Right, we don't, it was only in case you had some nice corner cases you wanted to test.

1033–1034 ↗(On Diff #19449)

Added the explanation verbatim, thanks!

1037–1043 ↗(On Diff #19449)

Eh, you'd still need to get the offsets; you might as well avoid doing it twice. I removed the *Idx variables though, makes it more readable.

ab updated this revision to Diff 19520.Feb 6 2015, 5:11 PM
ab added a subscriber: Unknown Object (MLST).

Various cleanups suggested by Chandler.

chandlerc added inline comments.Feb 6 2015, 5:55 PM
lib/Analysis/BasicAliasAnalysis.cpp
1016–1020 ↗(On Diff #19520)

I still think this would all be much more readable in a separate static helper function rather than being inlined (even using lambdas heavily like this to get early return).
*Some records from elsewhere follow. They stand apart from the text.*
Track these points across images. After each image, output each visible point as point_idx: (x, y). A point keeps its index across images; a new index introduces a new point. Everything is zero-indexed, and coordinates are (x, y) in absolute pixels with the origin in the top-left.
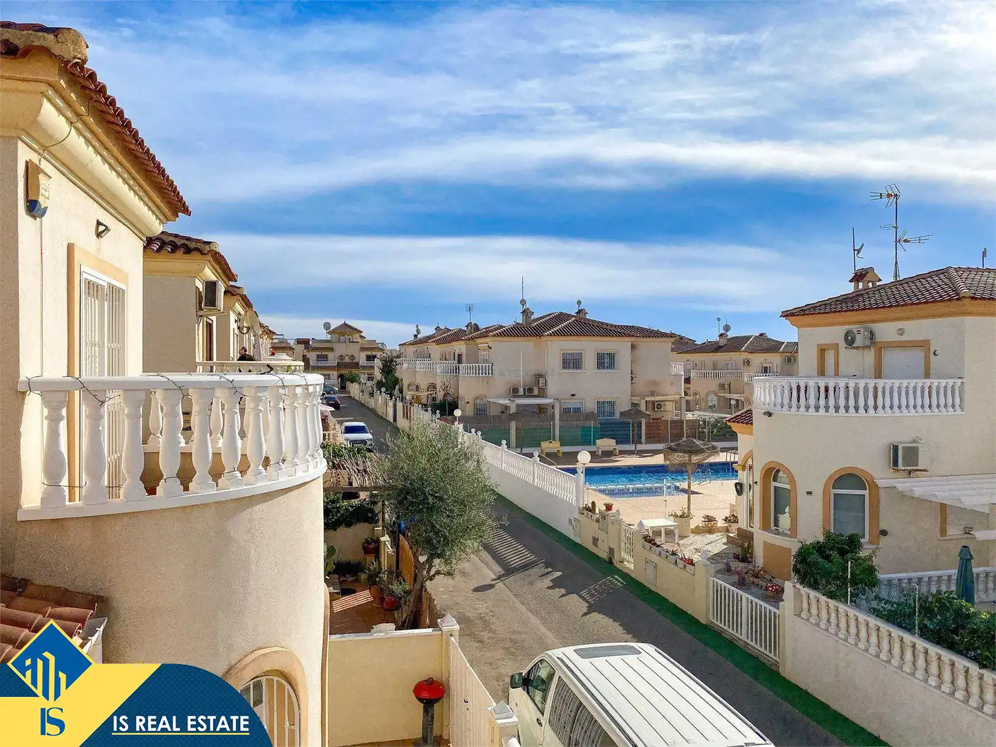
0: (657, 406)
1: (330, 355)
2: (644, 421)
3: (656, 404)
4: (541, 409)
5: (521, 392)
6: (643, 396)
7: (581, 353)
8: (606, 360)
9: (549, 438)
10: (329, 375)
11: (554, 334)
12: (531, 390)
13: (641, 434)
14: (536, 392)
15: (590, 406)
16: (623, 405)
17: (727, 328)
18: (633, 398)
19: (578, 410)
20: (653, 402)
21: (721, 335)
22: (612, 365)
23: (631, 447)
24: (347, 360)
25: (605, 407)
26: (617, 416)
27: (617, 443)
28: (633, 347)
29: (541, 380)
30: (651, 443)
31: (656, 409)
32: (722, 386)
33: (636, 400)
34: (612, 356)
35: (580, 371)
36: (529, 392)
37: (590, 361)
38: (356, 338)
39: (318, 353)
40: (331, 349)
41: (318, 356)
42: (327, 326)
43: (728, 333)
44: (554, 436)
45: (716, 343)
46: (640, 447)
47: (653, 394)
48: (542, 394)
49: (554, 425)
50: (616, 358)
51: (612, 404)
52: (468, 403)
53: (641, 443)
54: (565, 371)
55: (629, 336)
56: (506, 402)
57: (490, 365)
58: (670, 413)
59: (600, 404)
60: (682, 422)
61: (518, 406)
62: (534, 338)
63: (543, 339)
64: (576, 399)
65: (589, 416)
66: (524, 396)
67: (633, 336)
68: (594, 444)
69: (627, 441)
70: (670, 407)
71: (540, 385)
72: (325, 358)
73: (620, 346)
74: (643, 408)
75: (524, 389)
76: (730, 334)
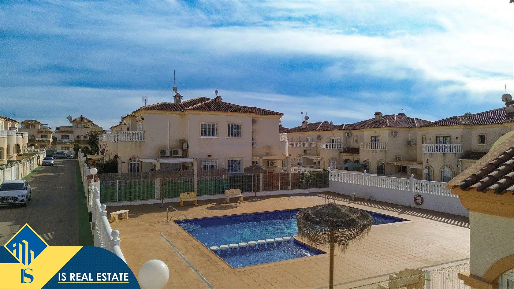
0: (270, 163)
1: (71, 136)
2: (261, 175)
3: (270, 162)
4: (185, 167)
5: (168, 153)
6: (261, 156)
7: (215, 125)
8: (234, 130)
9: (188, 190)
10: (69, 148)
11: (194, 109)
12: (176, 152)
13: (259, 184)
14: (180, 153)
15: (223, 164)
16: (247, 163)
17: (307, 118)
18: (254, 158)
19: (213, 168)
20: (268, 161)
21: (303, 122)
22: (238, 134)
23: (252, 194)
24: (82, 138)
25: (234, 164)
26: (243, 171)
27: (242, 192)
28: (254, 121)
29: (184, 144)
30: (267, 190)
31: (270, 166)
32: (305, 152)
33: (257, 159)
34: (238, 127)
35: (215, 137)
36: (175, 154)
37: (222, 130)
38: (89, 125)
39: (63, 134)
40: (71, 132)
41: (62, 136)
42: (70, 118)
43: (307, 121)
44: (193, 188)
45: (301, 127)
46: (259, 194)
47: (267, 154)
48: (185, 154)
49: (193, 179)
50: (241, 128)
51: (238, 162)
52: (124, 162)
53: (259, 191)
54: (204, 137)
55: (251, 113)
56: (153, 161)
57: (142, 132)
58: (279, 169)
59: (230, 163)
60: (288, 174)
61: (162, 164)
62: (177, 112)
63: (187, 112)
64: (213, 159)
65: (222, 171)
66: (171, 157)
67: (253, 113)
68: (225, 193)
69: (249, 190)
70: (278, 164)
71: (184, 148)
72: (67, 137)
73: (244, 120)
74: (260, 165)
75: (171, 152)
76: (309, 122)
This lambda wouldn't be needed, the code would be much less indented, and it would be a good place to hang the high-level comments about this approach, and a good place to add other structural analysis of GEPs in the future.

ab updated this revision to Diff 19527.Feb 6 2015, 7:00 PM

Extract analysis into separate function.

ab added a comment.Feb 6 2015, 7:02 PM

Thanks for the review!

lib/Analysis/BasicAliasAnalysis.cpp
1016–1020 ↗(On Diff #19520)

Fair enough; did that, and made it return AA::AliasResult. The name is overly specific, but for now that's fine.

chandlerc accepted this revision.Feb 6 2015, 8:04 PM
chandlerc added a reviewer: chandlerc.

This is looking really nice now. A minor comment below to try to lay some groundwork for any future enhancements here. Feel free to submit with that addressed.

lib/Analysis/BasicAliasAnalysis.cpp
893–898 ↗(On Diff #19527)

I would probably comment this and name it as something more general so someone else would think to add more logic here rather than in the function below.

Specifically, I think the right interesting criteria is when we have two GEPs off of the exact same pointer.

If we come up with any other ways to analyze two GEPs themselves when starting from the same pointer and concluding no-alias, it would make sense to me to add that logic here.

(Naturally, I would hoist the pointer operand comparison up to the caller, and just leave the check on the number if indices here.

This revision is now accepted and ready to land.Feb 6 2015, 8:04 PM
This revision was automatically updated to reflect the committed changes.